### WHAT IS NEEDED
Reproduce the lines below word for word, starting with the first line of the records and going on through the line with "collectors: M. Littler & D. S. Littler", including that line.

-- START DATA FOR THIS TASK --

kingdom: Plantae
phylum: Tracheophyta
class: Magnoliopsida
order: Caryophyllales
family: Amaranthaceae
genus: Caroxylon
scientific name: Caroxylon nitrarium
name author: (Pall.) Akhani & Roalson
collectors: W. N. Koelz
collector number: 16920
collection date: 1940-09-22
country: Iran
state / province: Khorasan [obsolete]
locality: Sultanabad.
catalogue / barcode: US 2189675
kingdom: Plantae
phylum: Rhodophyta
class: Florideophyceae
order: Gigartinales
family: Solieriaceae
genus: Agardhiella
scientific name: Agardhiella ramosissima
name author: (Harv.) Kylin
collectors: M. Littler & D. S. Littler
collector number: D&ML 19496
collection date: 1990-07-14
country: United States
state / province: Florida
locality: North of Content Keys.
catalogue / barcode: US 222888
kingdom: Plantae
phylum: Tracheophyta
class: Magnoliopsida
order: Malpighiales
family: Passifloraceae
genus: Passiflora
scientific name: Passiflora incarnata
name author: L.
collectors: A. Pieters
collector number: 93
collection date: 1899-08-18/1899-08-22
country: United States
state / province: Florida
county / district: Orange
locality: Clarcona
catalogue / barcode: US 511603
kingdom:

-- END DATA FOR THIS TASK --

### RESPONSE
kingdom: Plantae
phylum: Tracheophyta
class: Magnoliopsida
order: Caryophyllales
family: Amaranthaceae
genus: Caroxylon
scientific name: Caroxylon nitrarium
name author: (Pall.) Akhani & Roalson
collectors: W. N. Koelz
collector number: 16920
collection date: 1940-09-22
country: Iran
state / province: Khorasan [obsolete]
locality: Sultanabad.
catalogue / barcode: US 2189675
kingdom: Plantae
phylum: Rhodophyta
class: Florideophyceae
order: Gigartinales
family: Solieriaceae
genus: Agardhiella
scientific name: Agardhiella ramosissima
name author: (Harv.) Kylin
collectors: M. Littler & D. S. Littler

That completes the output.